Studio album by Models
- Released: October 1981
- Recorded: Farmyard Studios, Bucks, United Kingdom
- Genre: New wave
- Label: Mushroom
- Producer: Stephen W Tayler, Models

Models chronology
| Cut Lunch (1980) | Local and/or General (1981) | Pleasure of your Company (1983) |

Singles from Local and/or General
- "Local and/or General" Released: November 1981; "Unhappy" Released: December 1982;

= Local and/or General =

Local &/or General is the second studio album by Australian new wave rock band Models, which peaked at #30 on the Australian albums chart. It was released in October 1981 on Mushroom Records with Stephen W Tayler producing.

Early in 1981, Janis Friedenfelds was replaced on drums by Mark Hough (a.k.a. Buster Stiggs) from New Zealand band The Swingers. Prior to flying to the United Kingdom to record Local &/Or General, Models had made some demo recordings, which proved successful enough to be released as an EP, Cut Lunch in June. One track, "Man o' Action", from that EP was re-recorded for Local &/or General. The album provided two singles, "Local and/or General" in November and "Unhappy" in 1982, neither peaked into the Australian Top 50 singles chart.

==Reception==
Kelly said, "I got an interesting review in London in Sounds Magazine or Melody Maker. It said I sounded like David Bowie being boned up the arse."

==Track listing==

Local and/or General
| No. | Title | Writer(s) | Length |
|---|---|---|---|
| 1. | "Local and/or General" | Sean Kelly | 3:20 |
| 2. | "Truth About Truth About Scientists" |  | 2:22 |
| 3. | "Unhappy" | Mark Ferrie, Andrew Duffield | 3:22 |
| 4. | "Telstar" | Joe Meek | 0:55 |
| 5. | "Dying for My Country at the War" | Sean Kelly | 3:39 |
| 6. | "Drive and Reflex" |  | 5:00 |
| 7. | "Bantam Had" | Sean Kelly | 4:04 |
| 8. | "Man O' Action" | Sean Kelly, Mark Hough | 3:40 |
| 9. | "Drunk in the House" | Sean Kelly, Andrew Duffield, Mark Ferrie, Mark Hough | 3:06 |
| 10. | "Tearing Hair Out" | Sean Kelly | 3:33 |
| 11. | "Rate of Change" |  | 3:16 |

==Personnel==
Credited to:

===Musicians===
- Models
- Andrew Duffield — keyboards, EMS Synthi AKS
- Mark Ferrie — bass guitar
- Janis Freidenfelds (a.k.a.

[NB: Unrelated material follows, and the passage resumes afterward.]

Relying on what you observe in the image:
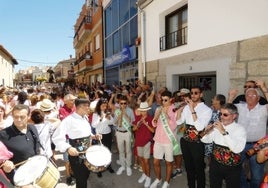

Johnny Crash) — percussion, traps, syncussion
- Sean Kelly — guitar, clarinet, vocals

=== Production ===
- Producer — Stephen W Tayler, Models
- Engineer — Stephen W Tayler, Tony Cohen
- Mix Engineer: Stephen W Tayler
- Re-mix — Steve Brown
- Artwork — Roy Snell
- Photography — Anton Corbijn

==In pop culture==
The album gives its title to the name of a radio program focussing on new Australian music on Melbourne radio station Triple R.

Television music quiz program RocKwiz has a round on general music knowledge titled "Local and/or General" after the album.